## Task brief
Retype each entry below exactly. Do not carry any image over.

## Saved entries
>>>
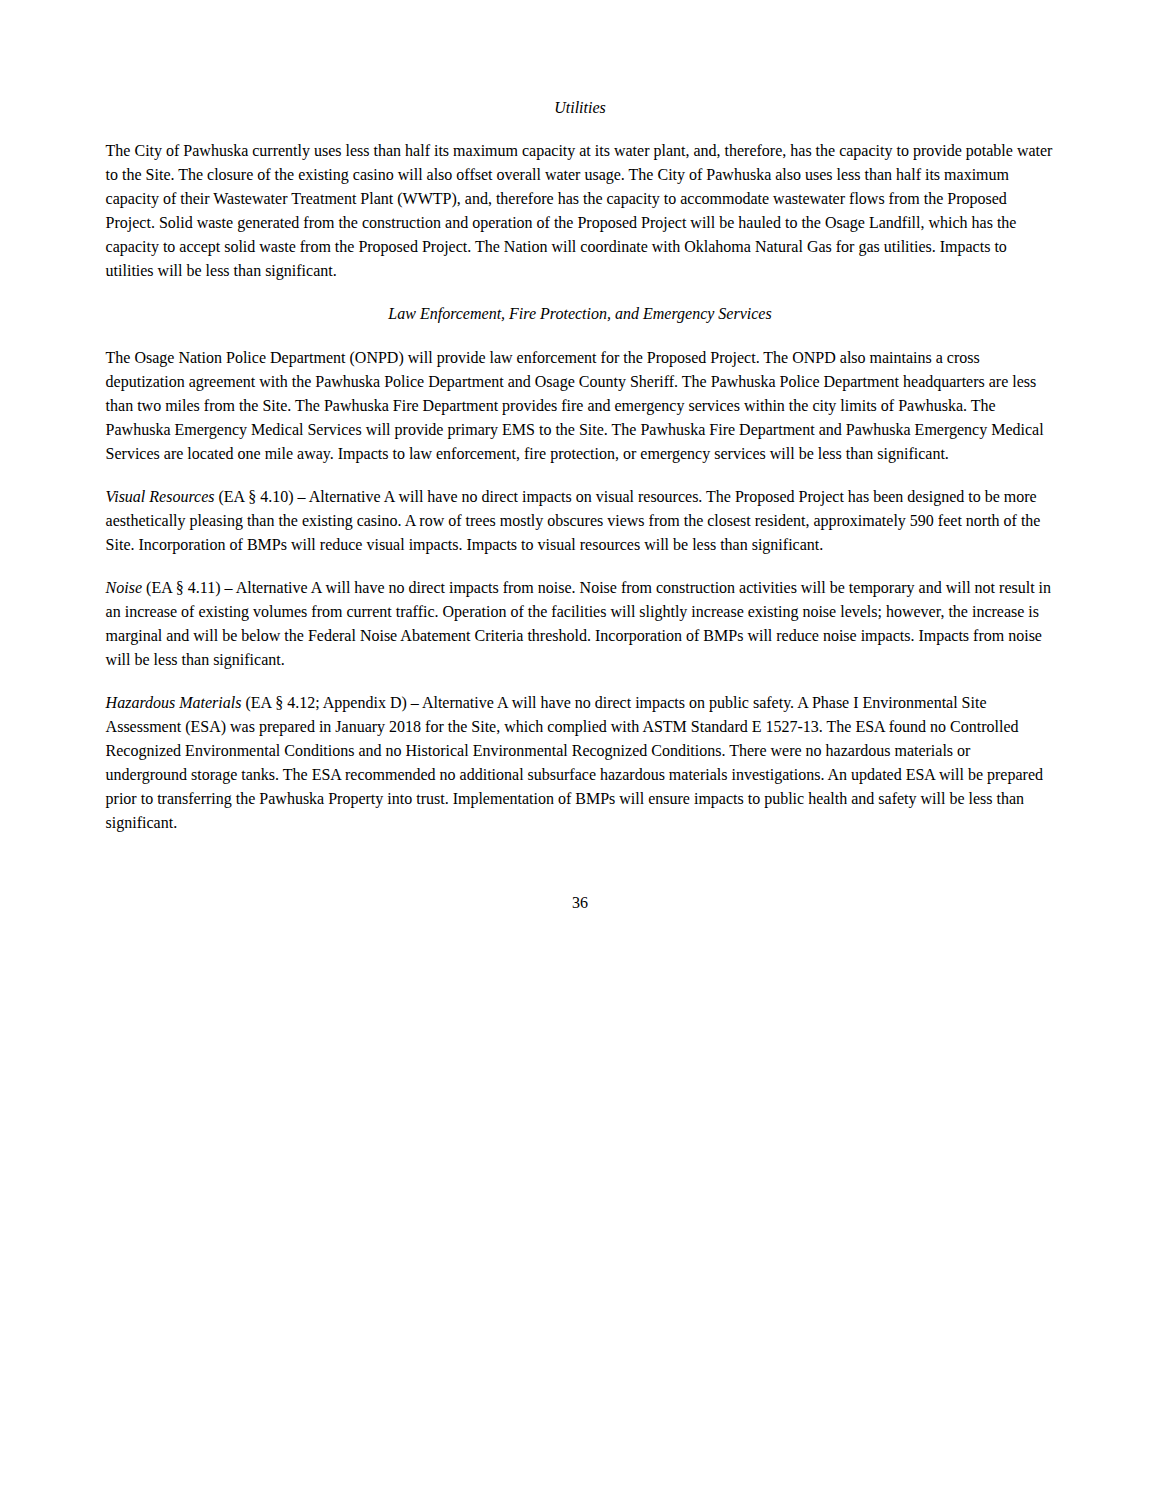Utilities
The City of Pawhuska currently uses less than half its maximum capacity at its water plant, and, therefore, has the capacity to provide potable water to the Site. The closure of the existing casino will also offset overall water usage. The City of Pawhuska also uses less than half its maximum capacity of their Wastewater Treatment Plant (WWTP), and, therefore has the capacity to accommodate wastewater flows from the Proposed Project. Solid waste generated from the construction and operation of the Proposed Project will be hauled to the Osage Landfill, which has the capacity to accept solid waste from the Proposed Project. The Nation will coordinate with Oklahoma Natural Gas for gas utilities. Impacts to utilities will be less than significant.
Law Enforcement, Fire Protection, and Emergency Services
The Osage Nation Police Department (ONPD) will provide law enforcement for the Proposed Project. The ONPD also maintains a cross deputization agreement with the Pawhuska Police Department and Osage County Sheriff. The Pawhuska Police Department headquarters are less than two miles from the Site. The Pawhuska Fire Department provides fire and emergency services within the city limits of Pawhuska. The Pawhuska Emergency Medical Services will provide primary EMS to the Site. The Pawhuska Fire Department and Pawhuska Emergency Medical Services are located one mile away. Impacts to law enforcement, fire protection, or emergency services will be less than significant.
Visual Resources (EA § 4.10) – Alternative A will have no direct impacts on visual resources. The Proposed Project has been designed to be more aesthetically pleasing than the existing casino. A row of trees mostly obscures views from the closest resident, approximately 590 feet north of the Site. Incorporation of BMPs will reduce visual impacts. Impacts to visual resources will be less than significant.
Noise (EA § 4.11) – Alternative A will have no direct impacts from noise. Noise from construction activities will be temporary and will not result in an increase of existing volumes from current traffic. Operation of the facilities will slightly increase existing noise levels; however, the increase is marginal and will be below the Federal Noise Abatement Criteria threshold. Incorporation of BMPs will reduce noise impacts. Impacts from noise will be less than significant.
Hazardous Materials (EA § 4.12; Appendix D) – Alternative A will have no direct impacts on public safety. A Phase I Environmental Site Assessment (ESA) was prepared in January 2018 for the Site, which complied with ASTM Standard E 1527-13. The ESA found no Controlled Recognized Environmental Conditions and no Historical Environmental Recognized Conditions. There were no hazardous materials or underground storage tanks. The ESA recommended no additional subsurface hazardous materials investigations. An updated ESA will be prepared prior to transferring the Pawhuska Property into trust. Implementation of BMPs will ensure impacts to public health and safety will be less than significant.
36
<<<
## Your solution
Utilities
The City of Pawhuska currently uses less than half its maximum capacity at its water plant, and, therefore, has the capacity to provide potable water to the Site. The closure of the existing casino will also offset overall water usage. The City of Pawhuska also uses less than half its maximum capacity of their Wastewater Treatment Plant (WWTP), and, therefore has the capacity to accommodate wastewater flows from the Proposed Project. Solid waste generated from the construction and operation of the Proposed Project will be hauled to the Osage Landfill, which has the capacity to accept solid waste from the Proposed Project. The Nation will coordinate with Oklahoma Natural Gas for gas utilities. Impacts to utilities will be less than significant.
Law Enforcement, Fire Protection, and Emergency Services
The Osage Nation Police Department (ONPD) will provide law enforcement for the Proposed Project. The ONPD also maintains a cross deputization agreement with the Pawhuska Police Department and Osage County Sheriff. The Pawhuska Police Department headquarters are less than two miles from the Site. The Pawhuska Fire Department provides fire and emergency services within the city limits of Pawhuska. The Pawhuska Emergency Medical Services will provide primary EMS to the Site. The Pawhuska Fire Department and Pawhuska Emergency Medical Services are located one mile away. Impacts to law enforcement, fire protection, or emergency services will be less than significant.
Visual Resources (EA § 4.10) – Alternative A will have no direct impacts on visual resources. The Proposed Project has been designed to be more aesthetically pleasing than the existing casino. A row of trees mostly obscures views from the closest resident, approximately 590 feet north of the Site. Incorporation of BMPs will reduce visual impacts. Impacts to visual resources will be less than significant.
Noise (EA § 4.11) – Alternative A will have no direct impacts from noise. Noise from construction activities will be temporary and will not result in an increase of existing volumes from current traffic. Operation of the facilities will slightly increase existing noise levels; however, the increase is marginal and will be below the Federal Noise Abatement Criteria threshold. Incorporation of BMPs will reduce noise impacts. Impacts from noise will be less than significant.
Hazardous Materials (EA § 4.12; Appendix D) – Alternative A will have no direct impacts on public safety. A Phase I Environmental Site Assessment (ESA) was prepared in January 2018 for the Site, which complied with ASTM Standard E 1527-13. The ESA found no Controlled Recognized Environmental Conditions and no Historical Environmental Recognized Conditions. There were no hazardous materials or underground storage tanks. The ESA recommended no additional subsurface hazardous materials investigations. An updated ESA will be prepared prior to transferring the Pawhuska Property into trust. Implementation of BMPs will ensure impacts to public health and safety will be less than significant.
36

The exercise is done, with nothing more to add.